▶ [PROBLEM TO SOLVE]: Give everything from the line containing "genus: Fritillaria" down to the line containing "genus: Maytenus", both included, as a JSON list of strings with one string per line and blank lines left out.

(Items listed in a dataset)
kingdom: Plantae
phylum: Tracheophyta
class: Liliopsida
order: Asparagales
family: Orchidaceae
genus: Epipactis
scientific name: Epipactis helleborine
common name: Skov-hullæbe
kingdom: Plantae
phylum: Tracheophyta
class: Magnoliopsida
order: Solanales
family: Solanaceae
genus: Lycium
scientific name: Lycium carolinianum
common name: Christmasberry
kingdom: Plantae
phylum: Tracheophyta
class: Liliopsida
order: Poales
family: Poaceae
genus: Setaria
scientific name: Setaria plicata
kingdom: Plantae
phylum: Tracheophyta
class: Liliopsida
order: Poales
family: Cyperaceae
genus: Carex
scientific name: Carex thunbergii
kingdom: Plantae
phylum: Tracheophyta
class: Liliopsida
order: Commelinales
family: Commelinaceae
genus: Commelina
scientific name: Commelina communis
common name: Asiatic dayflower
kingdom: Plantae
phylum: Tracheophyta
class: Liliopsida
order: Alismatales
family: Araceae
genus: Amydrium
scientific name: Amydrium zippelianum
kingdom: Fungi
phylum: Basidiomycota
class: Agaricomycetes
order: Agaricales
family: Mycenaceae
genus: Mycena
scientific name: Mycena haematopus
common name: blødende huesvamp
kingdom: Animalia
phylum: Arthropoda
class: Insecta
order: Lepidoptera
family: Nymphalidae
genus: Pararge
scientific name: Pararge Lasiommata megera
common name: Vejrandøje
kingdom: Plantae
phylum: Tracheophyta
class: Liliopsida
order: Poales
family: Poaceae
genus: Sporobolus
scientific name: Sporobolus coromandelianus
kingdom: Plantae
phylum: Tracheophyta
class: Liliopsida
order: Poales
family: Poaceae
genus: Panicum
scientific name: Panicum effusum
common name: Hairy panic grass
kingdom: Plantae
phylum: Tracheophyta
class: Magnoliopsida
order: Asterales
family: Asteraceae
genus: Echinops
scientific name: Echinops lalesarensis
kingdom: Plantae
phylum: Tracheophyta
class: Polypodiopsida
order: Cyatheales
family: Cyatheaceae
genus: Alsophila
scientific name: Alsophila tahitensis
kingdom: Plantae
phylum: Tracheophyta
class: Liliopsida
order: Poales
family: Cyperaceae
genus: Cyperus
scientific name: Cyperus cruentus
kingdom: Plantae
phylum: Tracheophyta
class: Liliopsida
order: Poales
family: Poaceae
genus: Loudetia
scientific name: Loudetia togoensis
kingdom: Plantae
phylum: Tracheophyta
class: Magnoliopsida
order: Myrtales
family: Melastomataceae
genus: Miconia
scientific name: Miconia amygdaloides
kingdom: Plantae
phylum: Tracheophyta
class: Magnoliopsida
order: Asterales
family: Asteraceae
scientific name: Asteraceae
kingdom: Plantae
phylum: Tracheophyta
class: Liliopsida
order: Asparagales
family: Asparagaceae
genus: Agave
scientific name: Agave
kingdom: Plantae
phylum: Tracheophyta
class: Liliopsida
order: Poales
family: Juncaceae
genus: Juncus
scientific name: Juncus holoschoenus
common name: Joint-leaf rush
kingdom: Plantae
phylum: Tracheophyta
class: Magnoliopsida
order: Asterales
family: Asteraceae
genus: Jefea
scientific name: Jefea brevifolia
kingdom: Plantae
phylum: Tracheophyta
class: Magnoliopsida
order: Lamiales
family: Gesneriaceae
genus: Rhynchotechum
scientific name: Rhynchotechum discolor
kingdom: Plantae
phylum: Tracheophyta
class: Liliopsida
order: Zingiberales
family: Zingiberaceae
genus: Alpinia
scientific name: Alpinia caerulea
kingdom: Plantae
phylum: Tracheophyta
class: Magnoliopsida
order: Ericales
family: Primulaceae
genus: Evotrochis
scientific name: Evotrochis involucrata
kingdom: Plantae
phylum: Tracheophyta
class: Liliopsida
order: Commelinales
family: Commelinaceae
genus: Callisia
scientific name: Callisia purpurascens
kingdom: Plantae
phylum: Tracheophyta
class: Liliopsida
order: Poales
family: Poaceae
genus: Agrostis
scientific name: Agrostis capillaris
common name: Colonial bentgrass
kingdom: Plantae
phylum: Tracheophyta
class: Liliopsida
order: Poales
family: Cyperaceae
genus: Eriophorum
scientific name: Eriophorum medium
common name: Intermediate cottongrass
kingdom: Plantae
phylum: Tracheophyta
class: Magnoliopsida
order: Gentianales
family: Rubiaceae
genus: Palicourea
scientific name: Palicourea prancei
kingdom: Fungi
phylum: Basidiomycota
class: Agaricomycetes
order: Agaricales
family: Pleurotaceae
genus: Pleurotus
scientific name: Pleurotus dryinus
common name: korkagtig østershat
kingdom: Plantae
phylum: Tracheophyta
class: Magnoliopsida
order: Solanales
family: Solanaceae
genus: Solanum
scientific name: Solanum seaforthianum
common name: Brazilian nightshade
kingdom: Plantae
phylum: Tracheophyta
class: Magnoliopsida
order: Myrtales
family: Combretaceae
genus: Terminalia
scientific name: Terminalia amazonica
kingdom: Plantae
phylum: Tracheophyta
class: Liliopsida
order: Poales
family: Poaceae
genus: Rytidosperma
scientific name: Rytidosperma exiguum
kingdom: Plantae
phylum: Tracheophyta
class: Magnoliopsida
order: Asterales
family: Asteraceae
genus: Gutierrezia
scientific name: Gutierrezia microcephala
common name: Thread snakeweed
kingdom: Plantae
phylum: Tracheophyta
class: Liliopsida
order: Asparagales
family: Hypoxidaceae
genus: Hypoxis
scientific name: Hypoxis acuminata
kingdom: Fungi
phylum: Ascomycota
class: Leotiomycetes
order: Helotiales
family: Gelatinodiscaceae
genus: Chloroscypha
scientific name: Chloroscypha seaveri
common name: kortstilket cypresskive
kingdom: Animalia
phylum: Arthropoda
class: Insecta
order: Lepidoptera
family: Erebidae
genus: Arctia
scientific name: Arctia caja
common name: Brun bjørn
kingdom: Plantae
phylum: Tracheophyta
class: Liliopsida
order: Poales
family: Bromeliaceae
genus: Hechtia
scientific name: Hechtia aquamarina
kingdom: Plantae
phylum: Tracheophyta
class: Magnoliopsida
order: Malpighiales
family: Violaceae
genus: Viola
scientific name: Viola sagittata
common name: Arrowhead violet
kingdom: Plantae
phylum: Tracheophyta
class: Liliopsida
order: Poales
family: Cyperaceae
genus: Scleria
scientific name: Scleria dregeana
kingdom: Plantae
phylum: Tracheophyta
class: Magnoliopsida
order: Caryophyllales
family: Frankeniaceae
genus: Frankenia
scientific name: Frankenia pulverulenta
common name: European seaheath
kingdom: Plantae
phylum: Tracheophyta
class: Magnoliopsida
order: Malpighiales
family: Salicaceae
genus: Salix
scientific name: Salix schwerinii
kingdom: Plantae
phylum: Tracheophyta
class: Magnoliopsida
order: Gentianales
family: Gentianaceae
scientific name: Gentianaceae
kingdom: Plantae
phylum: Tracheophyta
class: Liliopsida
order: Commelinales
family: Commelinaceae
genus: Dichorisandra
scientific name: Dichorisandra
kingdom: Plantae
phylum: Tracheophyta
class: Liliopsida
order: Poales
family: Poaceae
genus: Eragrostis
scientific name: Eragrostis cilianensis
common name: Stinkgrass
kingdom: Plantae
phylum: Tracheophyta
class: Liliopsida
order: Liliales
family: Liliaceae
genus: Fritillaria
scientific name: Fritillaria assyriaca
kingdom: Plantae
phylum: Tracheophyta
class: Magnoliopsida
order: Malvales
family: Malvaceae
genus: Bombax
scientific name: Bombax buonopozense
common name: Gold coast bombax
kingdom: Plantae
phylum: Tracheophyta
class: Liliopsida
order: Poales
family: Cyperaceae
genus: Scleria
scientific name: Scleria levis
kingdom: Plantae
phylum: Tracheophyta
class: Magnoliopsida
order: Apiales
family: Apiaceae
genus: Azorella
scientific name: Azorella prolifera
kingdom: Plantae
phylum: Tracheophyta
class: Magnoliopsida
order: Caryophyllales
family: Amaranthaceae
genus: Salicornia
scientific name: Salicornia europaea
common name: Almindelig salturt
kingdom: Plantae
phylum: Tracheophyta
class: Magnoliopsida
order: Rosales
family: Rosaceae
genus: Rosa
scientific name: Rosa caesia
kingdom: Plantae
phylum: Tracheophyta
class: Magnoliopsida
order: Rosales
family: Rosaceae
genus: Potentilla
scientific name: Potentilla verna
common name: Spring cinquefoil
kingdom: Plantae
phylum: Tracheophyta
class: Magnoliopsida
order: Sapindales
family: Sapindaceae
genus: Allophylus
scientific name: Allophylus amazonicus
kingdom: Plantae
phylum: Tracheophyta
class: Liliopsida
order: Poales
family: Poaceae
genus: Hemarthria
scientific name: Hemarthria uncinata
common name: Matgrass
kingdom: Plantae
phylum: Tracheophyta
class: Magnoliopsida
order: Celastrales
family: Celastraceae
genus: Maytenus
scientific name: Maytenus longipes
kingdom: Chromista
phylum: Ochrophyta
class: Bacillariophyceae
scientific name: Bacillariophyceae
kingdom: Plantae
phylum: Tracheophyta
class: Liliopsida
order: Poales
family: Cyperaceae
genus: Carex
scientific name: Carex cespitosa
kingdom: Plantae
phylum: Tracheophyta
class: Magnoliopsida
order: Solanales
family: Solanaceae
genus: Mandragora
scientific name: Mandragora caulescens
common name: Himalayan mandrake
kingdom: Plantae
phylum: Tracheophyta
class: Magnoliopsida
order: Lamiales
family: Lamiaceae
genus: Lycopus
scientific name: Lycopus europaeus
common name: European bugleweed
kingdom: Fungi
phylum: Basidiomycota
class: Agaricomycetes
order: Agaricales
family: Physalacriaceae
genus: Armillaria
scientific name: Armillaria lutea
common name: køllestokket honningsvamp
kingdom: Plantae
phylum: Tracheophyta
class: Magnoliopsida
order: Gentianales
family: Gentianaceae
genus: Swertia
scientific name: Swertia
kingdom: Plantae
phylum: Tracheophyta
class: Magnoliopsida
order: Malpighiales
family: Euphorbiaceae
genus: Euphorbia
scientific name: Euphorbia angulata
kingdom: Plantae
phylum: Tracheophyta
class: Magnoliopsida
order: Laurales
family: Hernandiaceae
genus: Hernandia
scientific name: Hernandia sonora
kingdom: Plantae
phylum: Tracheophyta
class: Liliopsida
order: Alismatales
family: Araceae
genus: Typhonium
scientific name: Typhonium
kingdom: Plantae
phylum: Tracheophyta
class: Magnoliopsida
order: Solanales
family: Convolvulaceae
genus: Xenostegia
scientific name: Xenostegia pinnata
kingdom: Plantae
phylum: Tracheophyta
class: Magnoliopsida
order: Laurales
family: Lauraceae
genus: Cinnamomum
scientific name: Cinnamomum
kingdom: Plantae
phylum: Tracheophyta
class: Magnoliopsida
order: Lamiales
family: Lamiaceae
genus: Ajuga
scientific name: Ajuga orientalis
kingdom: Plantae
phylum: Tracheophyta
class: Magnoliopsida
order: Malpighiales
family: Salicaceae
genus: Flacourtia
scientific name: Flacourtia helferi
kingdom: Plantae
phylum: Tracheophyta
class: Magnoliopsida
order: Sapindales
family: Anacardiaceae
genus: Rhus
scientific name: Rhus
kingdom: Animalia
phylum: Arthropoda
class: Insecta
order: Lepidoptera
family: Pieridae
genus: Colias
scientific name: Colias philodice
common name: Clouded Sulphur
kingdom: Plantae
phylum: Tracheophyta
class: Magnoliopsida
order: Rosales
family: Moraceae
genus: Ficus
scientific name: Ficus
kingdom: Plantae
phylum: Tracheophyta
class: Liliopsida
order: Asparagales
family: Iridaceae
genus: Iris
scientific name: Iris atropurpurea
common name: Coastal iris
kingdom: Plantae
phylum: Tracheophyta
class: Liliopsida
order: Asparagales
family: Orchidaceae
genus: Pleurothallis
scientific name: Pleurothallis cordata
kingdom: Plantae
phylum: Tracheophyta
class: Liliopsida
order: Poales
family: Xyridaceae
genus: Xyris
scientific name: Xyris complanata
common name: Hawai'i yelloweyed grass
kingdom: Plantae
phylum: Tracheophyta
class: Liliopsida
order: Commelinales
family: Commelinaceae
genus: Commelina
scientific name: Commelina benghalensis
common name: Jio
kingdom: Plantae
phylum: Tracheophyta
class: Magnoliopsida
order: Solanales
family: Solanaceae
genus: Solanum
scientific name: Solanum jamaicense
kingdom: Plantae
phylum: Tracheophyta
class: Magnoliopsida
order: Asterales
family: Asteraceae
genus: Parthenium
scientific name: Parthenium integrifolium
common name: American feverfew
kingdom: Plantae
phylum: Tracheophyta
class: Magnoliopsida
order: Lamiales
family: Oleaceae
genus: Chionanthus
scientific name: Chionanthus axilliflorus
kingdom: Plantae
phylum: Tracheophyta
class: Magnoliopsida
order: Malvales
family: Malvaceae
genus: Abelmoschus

▶ [EXERCISE SOLUTION]:
[
  "genus: Fritillaria",
  "scientific name: Fritillaria assyriaca",
  "kingdom: Plantae",
  "phylum: Tracheophyta",
  "class: Magnoliopsida",
  "order: Malvales",
  "family: Malvaceae",
  "genus: Bombax",
  "scientific name: Bombax buonopozense",
  "common name: Gold coast bombax",
  "kingdom: Plantae",
  "phylum: Tracheophyta",
  "class: Liliopsida",
  "order: Poales",
  "family: Cyperaceae",
  "genus: Scleria",
  "scientific name: Scleria levis",
  "kingdom: Plantae",
  "phylum: Tracheophyta",
  "class: Magnoliopsida",
  "order: Apiales",
  "family: Apiaceae",
  "genus: Azorella",
  "scientific name: Azorella prolifera",
  "kingdom: Plantae",
  "phylum: Tracheophyta",
  "class: Magnoliopsida",
  "order: Caryophyllales",
  "family: Amaranthaceae",
  "genus: Salicornia",
  "scientific name: Salicornia europaea",
  "common name: Almindelig salturt",
  "kingdom: Plantae",
  "phylum: Tracheophyta",
  "class: Magnoliopsida",
  "order: Rosales",
  "family: Rosaceae",
  "genus: Rosa",
  "scientific name: Rosa caesia",
  "kingdom: Plantae",
  "phylum: Tracheophyta",
  "class: Magnoliopsida",
  "order: Rosales",
  "family: Rosaceae",
  "genus: Potentilla",
  "scientific name: Potentilla verna",
  "common name: Spring cinquefoil",
  "kingdom: Plantae",
  "phylum: Tracheophyta",
  "class: Magnoliopsida",
  "order: Sapindales",
  "family: Sapindaceae",
  "genus: Allophylus",
  "scientific name: Allophylus amazonicus",
  "kingdom: Plantae",
  "phylum: Tracheophyta",
  "class: Liliopsida",
  "order: Poales",
  "family: Poaceae",
  "genus: Hemarthria",
  "scientific name: Hemarthria uncinata",
  "common name: Matgrass",
  "kingdom: Plantae",
  "phylum: Tracheophyta",
  "class: Magnoliopsida",
  "order: Celastrales",
  "family: Celastraceae",
  "genus: Maytenus"
]